Reproduce the data below word for word, from its first line through the line containing "It says h=4 m=21", and stop there.

### [Items]
******
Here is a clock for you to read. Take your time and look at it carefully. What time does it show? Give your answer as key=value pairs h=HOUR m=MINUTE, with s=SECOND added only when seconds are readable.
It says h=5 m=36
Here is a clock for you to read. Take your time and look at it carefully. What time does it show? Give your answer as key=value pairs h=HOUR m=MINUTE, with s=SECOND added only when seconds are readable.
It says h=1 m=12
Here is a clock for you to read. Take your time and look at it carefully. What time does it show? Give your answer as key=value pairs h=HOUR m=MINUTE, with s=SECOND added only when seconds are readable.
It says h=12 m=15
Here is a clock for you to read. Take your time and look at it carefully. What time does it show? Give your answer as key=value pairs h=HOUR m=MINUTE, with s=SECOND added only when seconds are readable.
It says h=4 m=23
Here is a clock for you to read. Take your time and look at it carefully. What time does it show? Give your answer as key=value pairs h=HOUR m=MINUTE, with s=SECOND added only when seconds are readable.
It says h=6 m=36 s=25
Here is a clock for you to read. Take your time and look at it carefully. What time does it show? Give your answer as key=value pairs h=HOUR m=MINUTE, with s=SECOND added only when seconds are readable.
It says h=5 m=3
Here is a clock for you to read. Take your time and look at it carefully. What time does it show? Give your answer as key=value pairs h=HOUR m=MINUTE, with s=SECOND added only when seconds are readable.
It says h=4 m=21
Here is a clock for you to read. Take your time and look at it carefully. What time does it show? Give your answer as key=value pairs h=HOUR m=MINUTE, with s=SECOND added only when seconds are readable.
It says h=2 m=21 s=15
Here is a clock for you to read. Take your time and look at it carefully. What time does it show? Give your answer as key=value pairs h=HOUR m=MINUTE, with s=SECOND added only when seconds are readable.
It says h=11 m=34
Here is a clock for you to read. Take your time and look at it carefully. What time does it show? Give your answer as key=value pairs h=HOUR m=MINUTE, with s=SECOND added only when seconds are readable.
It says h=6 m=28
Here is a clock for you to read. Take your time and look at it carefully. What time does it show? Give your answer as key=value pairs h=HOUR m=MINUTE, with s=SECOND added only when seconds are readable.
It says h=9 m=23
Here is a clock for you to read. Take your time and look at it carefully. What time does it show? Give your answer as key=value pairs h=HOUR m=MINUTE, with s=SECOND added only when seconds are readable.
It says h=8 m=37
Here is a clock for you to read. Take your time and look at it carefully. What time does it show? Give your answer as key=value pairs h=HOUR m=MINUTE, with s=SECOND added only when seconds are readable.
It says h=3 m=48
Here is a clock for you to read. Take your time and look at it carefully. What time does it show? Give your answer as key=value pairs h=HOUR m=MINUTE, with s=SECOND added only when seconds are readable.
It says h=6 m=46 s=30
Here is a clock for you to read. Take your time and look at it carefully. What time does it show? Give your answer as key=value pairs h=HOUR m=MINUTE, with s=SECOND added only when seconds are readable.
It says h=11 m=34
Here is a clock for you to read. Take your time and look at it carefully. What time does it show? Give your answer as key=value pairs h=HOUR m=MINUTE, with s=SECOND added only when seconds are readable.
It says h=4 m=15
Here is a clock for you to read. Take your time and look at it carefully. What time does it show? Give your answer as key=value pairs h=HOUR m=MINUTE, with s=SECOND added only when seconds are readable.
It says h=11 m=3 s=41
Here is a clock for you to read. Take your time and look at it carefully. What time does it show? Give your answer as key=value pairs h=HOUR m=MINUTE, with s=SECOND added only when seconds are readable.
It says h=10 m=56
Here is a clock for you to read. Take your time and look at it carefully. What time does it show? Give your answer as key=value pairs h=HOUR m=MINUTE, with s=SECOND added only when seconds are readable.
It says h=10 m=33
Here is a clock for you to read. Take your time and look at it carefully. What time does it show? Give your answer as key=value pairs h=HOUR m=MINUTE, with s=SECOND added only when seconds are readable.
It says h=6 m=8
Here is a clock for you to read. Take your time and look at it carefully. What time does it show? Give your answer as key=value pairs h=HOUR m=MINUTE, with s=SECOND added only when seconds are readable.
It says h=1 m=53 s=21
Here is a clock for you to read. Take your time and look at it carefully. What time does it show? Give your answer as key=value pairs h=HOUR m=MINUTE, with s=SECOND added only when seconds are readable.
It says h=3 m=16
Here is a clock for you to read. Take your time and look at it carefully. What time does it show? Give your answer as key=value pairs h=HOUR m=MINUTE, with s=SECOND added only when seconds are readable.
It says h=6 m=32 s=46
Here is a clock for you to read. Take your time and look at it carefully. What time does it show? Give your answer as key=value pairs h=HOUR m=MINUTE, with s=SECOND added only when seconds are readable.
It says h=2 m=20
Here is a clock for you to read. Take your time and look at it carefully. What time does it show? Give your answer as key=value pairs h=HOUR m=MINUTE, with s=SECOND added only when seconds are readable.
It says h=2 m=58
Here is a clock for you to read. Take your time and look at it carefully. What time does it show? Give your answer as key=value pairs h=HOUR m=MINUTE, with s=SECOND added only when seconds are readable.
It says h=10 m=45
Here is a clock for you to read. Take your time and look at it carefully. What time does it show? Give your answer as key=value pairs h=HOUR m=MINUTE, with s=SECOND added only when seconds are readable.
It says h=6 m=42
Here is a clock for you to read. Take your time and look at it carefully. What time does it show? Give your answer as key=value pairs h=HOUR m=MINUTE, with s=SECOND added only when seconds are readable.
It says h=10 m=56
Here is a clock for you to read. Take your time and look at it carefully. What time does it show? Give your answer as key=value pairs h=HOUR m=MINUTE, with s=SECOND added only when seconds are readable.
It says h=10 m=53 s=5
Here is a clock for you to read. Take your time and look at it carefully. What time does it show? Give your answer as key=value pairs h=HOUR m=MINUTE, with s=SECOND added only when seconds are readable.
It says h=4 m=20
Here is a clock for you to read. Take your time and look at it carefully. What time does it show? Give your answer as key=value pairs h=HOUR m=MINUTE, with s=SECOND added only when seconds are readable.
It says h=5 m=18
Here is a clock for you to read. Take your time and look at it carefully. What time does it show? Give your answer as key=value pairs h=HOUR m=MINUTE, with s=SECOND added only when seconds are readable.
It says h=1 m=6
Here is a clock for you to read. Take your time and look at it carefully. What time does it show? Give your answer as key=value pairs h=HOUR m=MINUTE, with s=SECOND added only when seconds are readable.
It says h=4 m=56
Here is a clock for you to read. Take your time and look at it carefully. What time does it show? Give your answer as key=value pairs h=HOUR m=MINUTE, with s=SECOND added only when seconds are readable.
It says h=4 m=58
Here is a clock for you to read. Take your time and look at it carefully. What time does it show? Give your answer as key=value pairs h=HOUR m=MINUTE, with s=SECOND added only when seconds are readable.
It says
******
### [Problem solution]
Here is a clock for you to read. Take your time and look at it carefully. What time does it show? Give your answer as key=value pairs h=HOUR m=MINUTE, with s=SECOND added only when seconds are readable.
It says h=5 m=36
Here is a clock for you to read. Take your time and look at it carefully. What time does it show? Give your answer as key=value pairs h=HOUR m=MINUTE, with s=SECOND added only when seconds are readable.
It says h=1 m=12
Here is a clock for you to read. Take your time and look at it carefully. What time does it show? Give your answer as key=value pairs h=HOUR m=MINUTE, with s=SECOND added only when seconds are readable.
It says h=12 m=15
Here is a clock for you to read. Take your time and look at it carefully. What time does it show? Give your answer as key=value pairs h=HOUR m=MINUTE, with s=SECOND added only when seconds are readable.
It says h=4 m=23
Here is a clock for you to read. Take your time and look at it carefully. What time does it show? Give your answer as key=value pairs h=HOUR m=MINUTE, with s=SECOND added only when seconds are readable.
It says h=6 m=36 s=25
Here is a clock for you to read. Take your time and look at it carefully. What time does it show? Give your answer as key=value pairs h=HOUR m=MINUTE, with s=SECOND added only when seconds are readable.
It says h=5 m=3
Here is a clock for you to read. Take your time and look at it carefully. What time does it show? Give your answer as key=value pairs h=HOUR m=MINUTE, with s=SECOND added only when seconds are readable.
It says h=4 m=21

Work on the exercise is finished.